The Challenges of Living with Dementia

Living with dementia is a life full of uncertainty. The challenges someone with dementia faces change from day to day.  It’s important that you meet these challenges with compassion and diligence. Fostering familiarity in the home and sticking to routines will help a person with dementia feel secure.

Safety issues

The home environment should help facilitate easy and safe movement. Changes in the environment may lead to disorientation or injury.  Something as innocent as rearranging furniture can cause confusion. If you’re unable to care for your loved one in-home, consider a memory care facility that can provide a safe environment.

Finding their way

Installing nightlights in the hallways, kitchen and bathroom can help your loved one find their way around. Labelling frequently used items can also aide them in finding what they need. Ensure that there’s plenty of clearance around furniture, and practice routines so they feel confident in where they’re going.

Managing money

We all forget things from time to time, including paying a bill or writing a check.  In people with dementia, finances can become very mismanaged, or neglected altogether.

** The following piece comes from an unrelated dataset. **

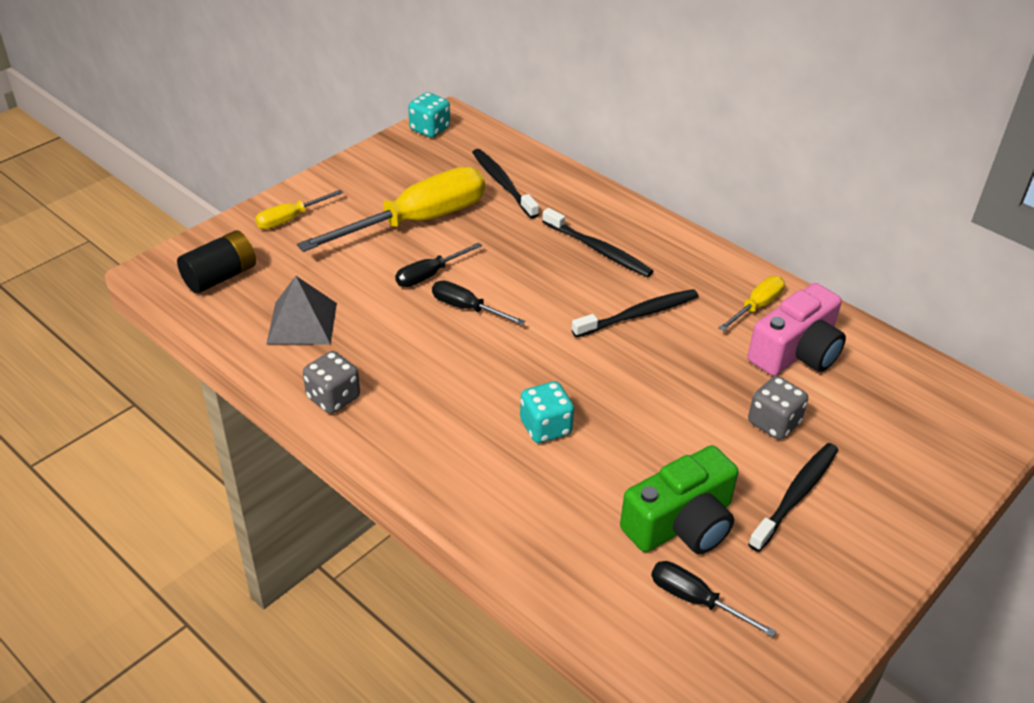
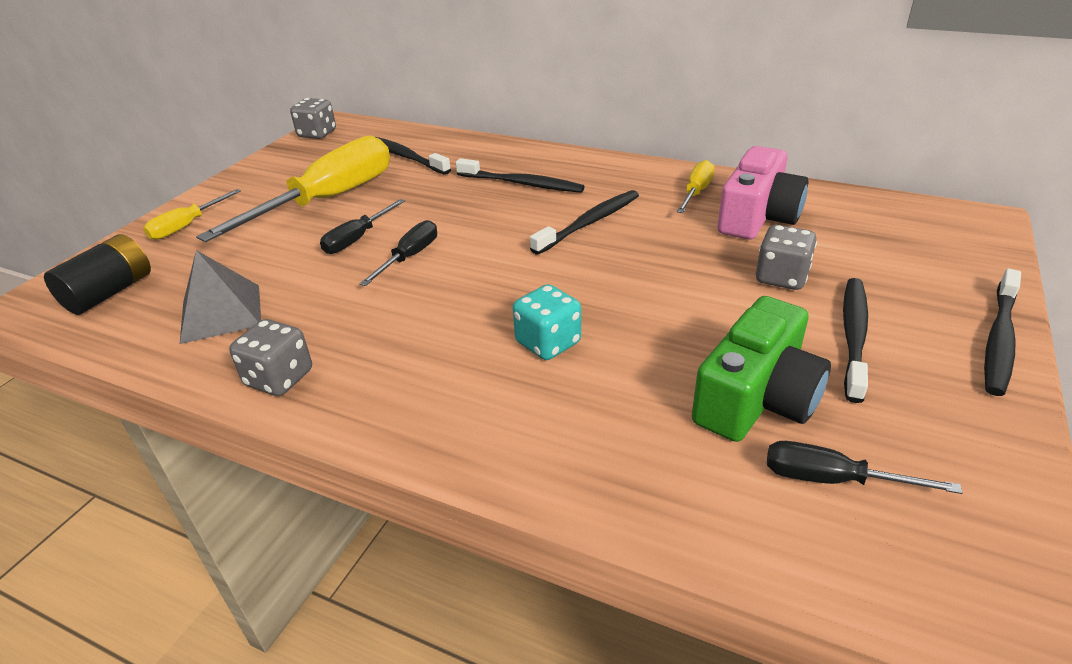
camera: 15 degrees left, 5 degrees down
(429, 129) = (317, 134): turquoise dice -> grey dice
(467, 308) = (409, 257): black screwdriver -> black screwdriver turned 105 degrees clockwise
(916, 535) = (999, 339): none -> black toothbrush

It may become necessary to limit access to credit cards or checks, and add yourself to account in order to maintain them.

Communication challenges

Speech difficulties are often the first symptoms in people with dementia. It could start with something as small as forgetting a word, then progress to an inability to articulate their thoughts.  As the disease progresses, communication can diminish to grunts or incoherent noises.

Loneliness and depression

Loneliness and depression are common in people with dementia.  Much of that is rooted in the fact that they are aware of their inability to communicate, remember, and function as they did before. People with dementia may have violent outbursts, a product of frustration and fear.  Despite that, it’s important for those with dementia not to be isolated, as that can exacerbate the problem. 

Hoarding

Dementia patients often hoard items, or secretly collect things. These actions often signal a desire for comfort in the face of uncertainty, but may also be a result of confusion about how to handle stressful situations. A good solution is creating a memory box, wherein your loved one can place items of sentimental value.  

Wandering around

Wandering is a risk that stems from memory loss caused by dementia. People with dementia forget where they are, where they’re going, and how to get home. Think about installing an alarm on all exits to eliminate the risk of wandering off.  Ensure that your loved one wear an ID bracelet, so if they do wonder they can be easily identified and assisted home.

A Loving Alternative

Caring for a loved with dementia is more than a full-time job.  Memory care homes offer additional assistance with daily living, in a secure and comfortable environment. The goal of such homes is not to restrict or isolate individuals with dementia, but to allow them to live their lives as normally as possible.

Giving Them Dignity

Maintaining dignity is essential for seniors with dementia. They are still the sensitive, caring beings they always were. Treating them with respect and empathy is crucial.  There are many resources available for those suffering from dementia. Talk to your doctor about what options exist for their care.